WORK REQUEST: All of the entries, apart from their pictures, are to be copied verbatim.

RECORDS SHOWN:
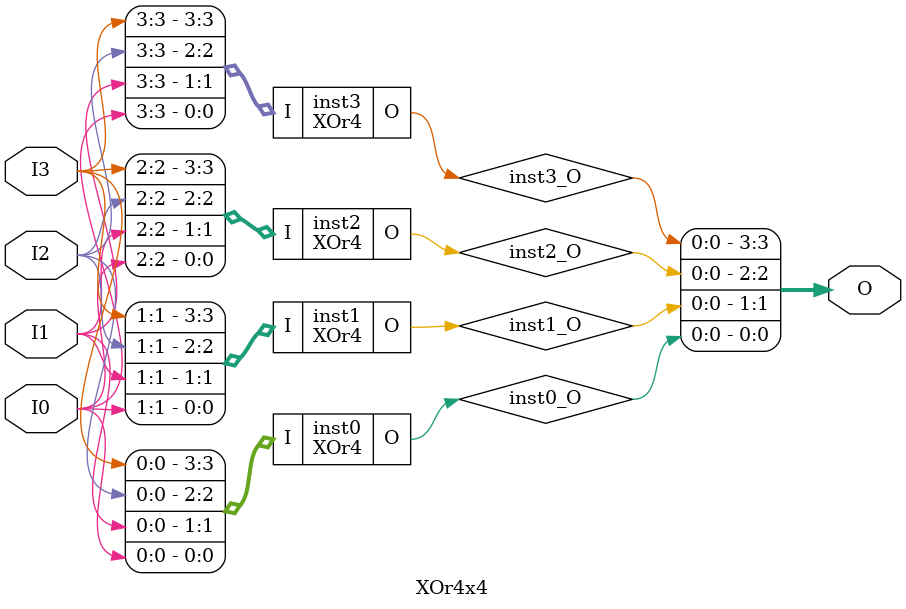
<source format=v>
module XOr4 (input [3:0] I, output  O);
wire  inst0_O;
LUT4 #(.INIT(16'h6996)) inst0 (.I0(I[0]), .I1(I[1]), .I2(I[2]), .I3(I[3]), .O(inst0_O));
assign O = inst0_O;
endmodule

module XOr4x4 (input [3:0] I0, input [3:0] I1, input [3:0] I2, input [3:0] I3, output [3:0] O);
wire  inst0_O;
wire  inst1_O;
wire  inst2_O;
wire  inst3_O;
XOr4 inst0 (.I({I3[0],I2[0],I1[0],I0[0]}), .O(inst0_O));
XOr4 inst1 (.I({I3[1],I2[1],I1[1],I0[1]}), .O(inst1_O));
XOr4 inst2 (.I({I3[2],I2[2],I1[2],I0[2]}), .O(inst2_O));
XOr4 inst3 (.I({I3[3],I2[3],I1[3],I0[3]}), .O(inst3_O));
assign O = {inst3_O,inst2_O,inst1_O,inst0_O};
endmodule


</source>
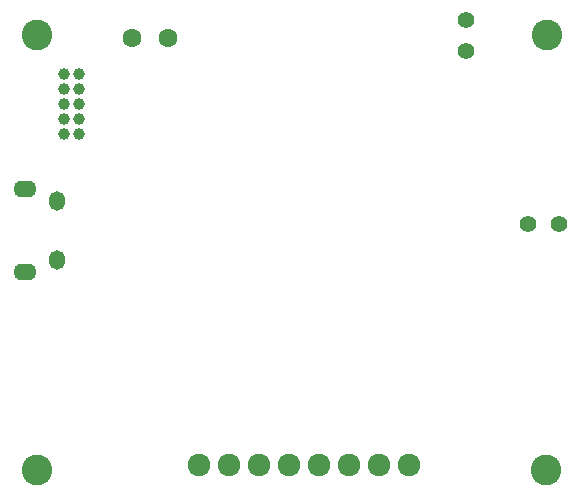
<source format=gbr>
G04 #@! TF.FileFunction,Soldermask,Bot*
%FSLAX46Y46*%
G04 Gerber Fmt 4.6, Leading zero omitted, Abs format (unit mm)*
G04 Created by KiCad (PCBNEW 4.0.4-stable) date 10/24/16 21:05:07*
%MOMM*%
%LPD*%
G01*
G04 APERTURE LIST*
%ADD10C,0.100000*%
%ADD11C,1.924000*%
%ADD12O,1.350000X1.650000*%
%ADD13O,1.950000X1.400000*%
%ADD14C,1.600000*%
%ADD15C,1.400000*%
%ADD16C,2.600000*%
%ADD17C,1.000000*%
G04 APERTURE END LIST*
D10*
D11*
X100076000Y-117729000D03*
X102616000Y-117729000D03*
X105156000Y-117729000D03*
X107696000Y-117729000D03*
X110236000Y-117729000D03*
X112776000Y-117729000D03*
X115316000Y-117729000D03*
X117856000Y-117729000D03*
D12*
X88044000Y-95346000D03*
X88044000Y-100346000D03*
D13*
X85344000Y-94346000D03*
X85344000Y-101346000D03*
D14*
X97409000Y-81534000D03*
X94361000Y-81534000D03*
D15*
X130556000Y-97282000D03*
X127889000Y-97282000D03*
X122682000Y-80010000D03*
X122682000Y-82677000D03*
D16*
X86360000Y-118110000D03*
X129413000Y-118110000D03*
X129540000Y-81280000D03*
X86360000Y-81280000D03*
D17*
X88646000Y-84582000D03*
X89916000Y-84582000D03*
X88646000Y-85852000D03*
X89916000Y-85852000D03*
X88646000Y-87122000D03*
X89916000Y-87122000D03*
X88646000Y-88392000D03*
X89916000Y-88392000D03*
X88646000Y-89662000D03*
X89916000Y-89662000D03*
M02*

</source>
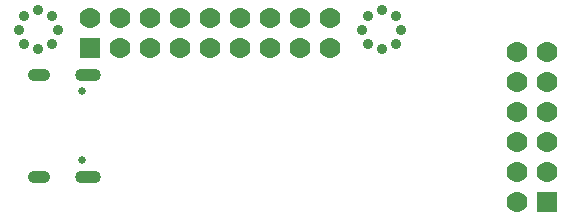
<source format=gbr>
%TF.GenerationSoftware,Altium Limited,Altium Designer,24.10.1 (45)*%
G04 Layer_Color=16711935*
%FSLAX43Y43*%
%MOMM*%
%TF.SameCoordinates,D559FD22-AC31-4CFD-8532-8E5833C3503B*%
%TF.FilePolarity,Negative*%
%TF.FileFunction,Soldermask,Bot*%
%TF.Part,Single*%
G01*
G75*
%TA.AperFunction,ComponentPad*%
%ADD44C,0.650*%
%ADD64O,2.176X1.076*%
%ADD65O,1.876X1.076*%
G04:AMPARAMS|DCode=66|XSize=1.776mm|YSize=1.776mm|CornerRadius=0.888mm|HoleSize=0mm|Usage=FLASHONLY|Rotation=90.000|XOffset=0mm|YOffset=0mm|HoleType=Round|Shape=RoundedRectangle|*
%AMROUNDEDRECTD66*
21,1,1.776,0.000,0,0,90.0*
21,1,0.000,1.776,0,0,90.0*
1,1,1.776,0.000,0.000*
1,1,1.776,0.000,0.000*
1,1,1.776,0.000,0.000*
1,1,1.776,0.000,0.000*
%
%ADD66ROUNDEDRECTD66*%
%ADD67R,1.776X1.776*%
G04:AMPARAMS|DCode=68|XSize=1.776mm|YSize=1.776mm|CornerRadius=0.888mm|HoleSize=0mm|Usage=FLASHONLY|Rotation=180.000|XOffset=0mm|YOffset=0mm|HoleType=Round|Shape=RoundedRectangle|*
%AMROUNDEDRECTD68*
21,1,1.776,0.000,0,0,180.0*
21,1,0.000,1.776,0,0,180.0*
1,1,1.776,0.000,0.000*
1,1,1.776,0.000,0.000*
1,1,1.776,0.000,0.000*
1,1,1.776,0.000,0.000*
%
%ADD68ROUNDEDRECTD68*%
%ADD69R,1.776X1.776*%
%ADD70C,0.876*%
D44*
X6602Y11890D02*
D03*
Y6110D02*
D03*
D64*
X7102Y13320D02*
D03*
Y4680D02*
D03*
D65*
X2922Y13320D02*
D03*
Y4680D02*
D03*
D66*
X22540Y18140D02*
D03*
X25080D02*
D03*
X20000D02*
D03*
X27620D02*
D03*
X14920D02*
D03*
X17460D02*
D03*
X12380D02*
D03*
Y15600D02*
D03*
X9840D02*
D03*
X27620D02*
D03*
X25080D02*
D03*
X17460D02*
D03*
X14920D02*
D03*
X22540D02*
D03*
X20000D02*
D03*
X9840Y18140D02*
D03*
X7300D02*
D03*
D67*
Y15600D02*
D03*
D68*
X46000Y7580D02*
D03*
Y10120D02*
D03*
Y5040D02*
D03*
Y15200D02*
D03*
X43460D02*
D03*
X46000Y12660D02*
D03*
X43460Y2500D02*
D03*
Y10120D02*
D03*
Y12660D02*
D03*
Y5040D02*
D03*
Y7580D02*
D03*
D69*
X46000Y2500D02*
D03*
D70*
X33167Y18267D02*
D03*
X33650Y17100D02*
D03*
X32000Y18750D02*
D03*
X33167Y15933D02*
D03*
X32000Y15450D02*
D03*
X30833Y15933D02*
D03*
Y18267D02*
D03*
X30350Y17100D02*
D03*
X4067Y18267D02*
D03*
X4550Y17100D02*
D03*
X2900Y18750D02*
D03*
X4067Y15933D02*
D03*
X2900Y15450D02*
D03*
X1733Y15933D02*
D03*
Y18267D02*
D03*
X1250Y17100D02*
D03*
%TF.MD5,d671401119187a8bb033d3492791e219*%
M02*

</source>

FINAL ANSWER:
<source format=v>
module XOr4 (input [3:0] I, output  O);
wire  inst0_O;
LUT4 #(.INIT(16'h6996)) inst0 (.I0(I[0]), .I1(I[1]), .I2(I[2]), .I3(I[3]), .O(inst0_O));
assign O = inst0_O;
endmodule

module XOr4x4 (input [3:0] I0, input [3:0] I1, input [3:0] I2, input [3:0] I3, output [3:0] O);
wire  inst0_O;
wire  inst1_O;
wire  inst2_O;
wire  inst3_O;
XOr4 inst0 (.I({I3[0],I2[0],I1[0],I0[0]}), .O(inst0_O));
XOr4 inst1 (.I({I3[1],I2[1],I1[1],I0[1]}), .O(inst1_O));
XOr4 inst2 (.I({I3[2],I2[2],I1[2],I0[2]}), .O(inst2_O));
XOr4 inst3 (.I({I3[3],I2[3],I1[3],I0[3]}), .O(inst3_O));
assign O = {inst3_O,inst2_O,inst1_O,inst0_O};
endmodule


</source>
<source format=gbr>
G04 #@! TF.FileFunction,Soldermask,Bot*
%FSLAX46Y46*%
G04 Gerber Fmt 4.6, Leading zero omitted, Abs format (unit mm)*
G04 Created by KiCad (PCBNEW 4.0.4-stable) date 10/24/16 21:05:07*
%MOMM*%
%LPD*%
G01*
G04 APERTURE LIST*
%ADD10C,0.100000*%
%ADD11C,1.924000*%
%ADD12O,1.350000X1.650000*%
%ADD13O,1.950000X1.400000*%
%ADD14C,1.600000*%
%ADD15C,1.400000*%
%ADD16C,2.600000*%
%ADD17C,1.000000*%
G04 APERTURE END LIST*
D10*
D11*
X100076000Y-117729000D03*
X102616000Y-117729000D03*
X105156000Y-117729000D03*
X107696000Y-117729000D03*
X110236000Y-117729000D03*
X112776000Y-117729000D03*
X115316000Y-117729000D03*
X117856000Y-117729000D03*
D12*
X88044000Y-95346000D03*
X88044000Y-100346000D03*
D13*
X85344000Y-94346000D03*
X85344000Y-101346000D03*
D14*
X97409000Y-81534000D03*
X94361000Y-81534000D03*
D15*
X130556000Y-97282000D03*
X127889000Y-97282000D03*
X122682000Y-80010000D03*
X122682000Y-82677000D03*
D16*
X86360000Y-118110000D03*
X129413000Y-118110000D03*
X129540000Y-81280000D03*
X86360000Y-81280000D03*
D17*
X88646000Y-84582000D03*
X89916000Y-84582000D03*
X88646000Y-85852000D03*
X89916000Y-85852000D03*
X88646000Y-87122000D03*
X89916000Y-87122000D03*
X88646000Y-88392000D03*
X89916000Y-88392000D03*
X88646000Y-89662000D03*
X89916000Y-89662000D03*
M02*

</source>
<source format=gbr>
%TF.GenerationSoftware,Altium Limited,Altium Designer,24.10.1 (45)*%
G04 Layer_Color=16711935*
%FSLAX43Y43*%
%MOMM*%
%TF.SameCoordinates,D559FD22-AC31-4CFD-8532-8E5833C3503B*%
%TF.FilePolarity,Negative*%
%TF.FileFunction,Soldermask,Bot*%
%TF.Part,Single*%
G01*
G75*
%TA.AperFunction,ComponentPad*%
%ADD44C,0.650*%
%ADD64O,2.176X1.076*%
%ADD65O,1.876X1.076*%
G04:AMPARAMS|DCode=66|XSize=1.776mm|YSize=1.776mm|CornerRadius=0.888mm|HoleSize=0mm|Usage=FLASHONLY|Rotation=90.000|XOffset=0mm|YOffset=0mm|HoleType=Round|Shape=RoundedRectangle|*
%AMROUNDEDRECTD66*
21,1,1.776,0.000,0,0,90.0*
21,1,0.000,1.776,0,0,90.0*
1,1,1.776,0.000,0.000*
1,1,1.776,0.000,0.000*
1,1,1.776,0.000,0.000*
1,1,1.776,0.000,0.000*
%
%ADD66ROUNDEDRECTD66*%
%ADD67R,1.776X1.776*%
G04:AMPARAMS|DCode=68|XSize=1.776mm|YSize=1.776mm|CornerRadius=0.888mm|HoleSize=0mm|Usage=FLASHONLY|Rotation=180.000|XOffset=0mm|YOffset=0mm|HoleType=Round|Shape=RoundedRectangle|*
%AMROUNDEDRECTD68*
21,1,1.776,0.000,0,0,180.0*
21,1,0.000,1.776,0,0,180.0*
1,1,1.776,0.000,0.000*
1,1,1.776,0.000,0.000*
1,1,1.776,0.000,0.000*
1,1,1.776,0.000,0.000*
%
%ADD68ROUNDEDRECTD68*%
%ADD69R,1.776X1.776*%
%ADD70C,0.876*%
D44*
X6602Y11890D02*
D03*
Y6110D02*
D03*
D64*
X7102Y13320D02*
D03*
Y4680D02*
D03*
D65*
X2922Y13320D02*
D03*
Y4680D02*
D03*
D66*
X22540Y18140D02*
D03*
X25080D02*
D03*
X20000D02*
D03*
X27620D02*
D03*
X14920D02*
D03*
X17460D02*
D03*
X12380D02*
D03*
Y15600D02*
D03*
X9840D02*
D03*
X27620D02*
D03*
X25080D02*
D03*
X17460D02*
D03*
X14920D02*
D03*
X22540D02*
D03*
X20000D02*
D03*
X9840Y18140D02*
D03*
X7300D02*
D03*
D67*
Y15600D02*
D03*
D68*
X46000Y7580D02*
D03*
Y10120D02*
D03*
Y5040D02*
D03*
Y15200D02*
D03*
X43460D02*
D03*
X46000Y12660D02*
D03*
X43460Y2500D02*
D03*
Y10120D02*
D03*
Y12660D02*
D03*
Y5040D02*
D03*
Y7580D02*
D03*
D69*
X46000Y2500D02*
D03*
D70*
X33167Y18267D02*
D03*
X33650Y17100D02*
D03*
X32000Y18750D02*
D03*
X33167Y15933D02*
D03*
X32000Y15450D02*
D03*
X30833Y15933D02*
D03*
Y18267D02*
D03*
X30350Y17100D02*
D03*
X4067Y18267D02*
D03*
X4550Y17100D02*
D03*
X2900Y18750D02*
D03*
X4067Y15933D02*
D03*
X2900Y15450D02*
D03*
X1733Y15933D02*
D03*
Y18267D02*
D03*
X1250Y17100D02*
D03*
%TF.MD5,d671401119187a8bb033d3492791e219*%
M02*

</source>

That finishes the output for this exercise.